Top of Selected passage

My post on sola scriptura, however was tackling a different concern: the use of the term “only” in relation to Scripture, when it seems that Scripture itself reserves the sola for Jesus and that Jesus himself in Scripture warns against an approach to Scripture that seems to be very vigorous and faithful, but in fact, is a kind of religious mastery, rather than submission to him. As N.T. Wright indicates in his book, The Last Word, the real issue is the authority of God.
It’s my modest and perhaps mistaken thesis that when the emphasis is truly SCriptural, it is Sola Jesus, and when Jesus is central and magnified, all else, including Scripture is elevated as well, but in proper relationship to him. Scripture becomes a means by which we come into contact with the living Lord rather an end in itself, a mere graven image.
Obviously, I’m using provocative language to get at something which I discern to amiss in the standard evangelical approach to Scripture. But it’s a concern rooted in the desire to be faithful to Jesus revealed in Scripture.
January 31st, 2009 at 5:33 pm
Ken,
So which meanings of ‘inerrant’ and ‘infallible’ would you not object to? Which meanings of those words would you object to?
And since you point out that no one has access to ‘the original manuscripts’– what is your response to Archie’s question? Is there no insistence at the Ann Arbor Vineyard that the Bible is inerrant and infallible?
January 31st, 2009 at 9:08 pm
Brian, RE your question about insistence at A2VC re Bible, here’s what we include in our member class:
Assumptions about the Bible
“I will simply state my assumptions about the Bible: On its human side, I assume that it was produced and preserved by competent human beings who were at least as intelligent and devout as we are today. I assume that they were quite capable of presenting what they heard and experienced in the language of their historical community, which we can understand with due diligence.
On the divine side, I assume that God has been willing and competent to arrange for the Bible, including its record of Jesus, to emerge and be preserved in ways that will secure his purposes for it among human beings worldwide. Those who actually believe in God will be untroubled by this. I assume that he did not and would not leave his message to humankind in a form that can only be understood by a handful of late-twentieth-century professional scholars, who cannot even agree among themselves on theories that they assume to determine what the message is.
The Bible is, after all, God’s gift to the world through his Church, not to the scholars. It comes through the life of his people and nourishes that life. Its purpose is practical, not academic. An intelligent, careful, intensive but straightforward reading…is what it requires to direct us into life in God’s kingdom. Any other approach to the Bible, I believe, conflicts with the picture of God that, all agree, emerges from Jesus and his tradition.”
From The Divine Conspiracy by Dallas Willard, Harper, San Francisco, c. 1998 pp xvi-xvii. Willard is a theologian and scholar. He is professor at the University of Southern California’s School of Philosophy.
So we preach and teach from the bible, pray with the bible, do our best to obey God as he speaks to us in the Bible, but don’t use inerrancy doctrine
as the thing we insist because I think it means many different things to different people. When I’ve used that kind of language, I prefer infallible to inerrant because it’s usually in the context of “infallible in matters of faith and practice” which I prefer.

Bottom of Selected passage
Top of Source information

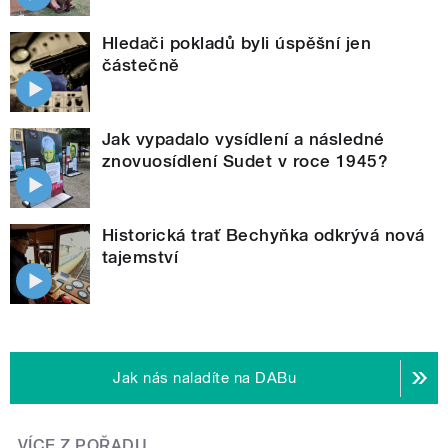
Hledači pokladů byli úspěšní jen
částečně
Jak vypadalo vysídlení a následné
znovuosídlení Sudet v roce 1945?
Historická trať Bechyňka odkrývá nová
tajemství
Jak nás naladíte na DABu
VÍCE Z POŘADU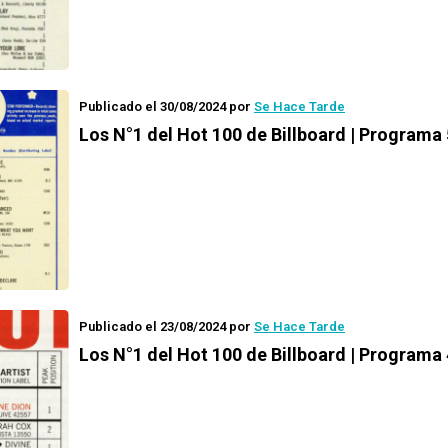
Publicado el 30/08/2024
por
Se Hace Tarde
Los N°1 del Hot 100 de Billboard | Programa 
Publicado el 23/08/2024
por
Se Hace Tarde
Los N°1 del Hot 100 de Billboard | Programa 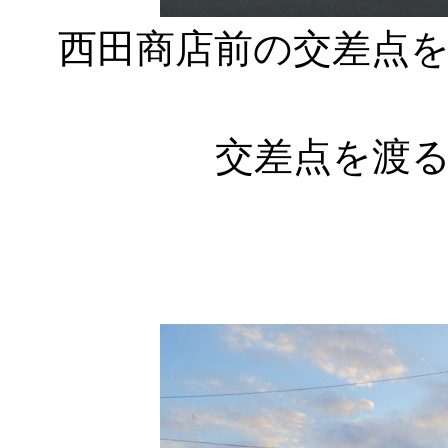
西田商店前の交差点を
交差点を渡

Bottom of Source information

Problem:
Answer these questions about the discussion of Scripture:
(a) Which book by N.T. Wright is cited?
(b) At what school is Dallas Willard a professor?
(c) Between "infallible" and "inerrant," which term does the writer prefer when using that kind of language?
The items are not needed for anything here.

Response box:
(a) The Last Word
(b) The University of Southern California's School of Philosophy
(c) Infallible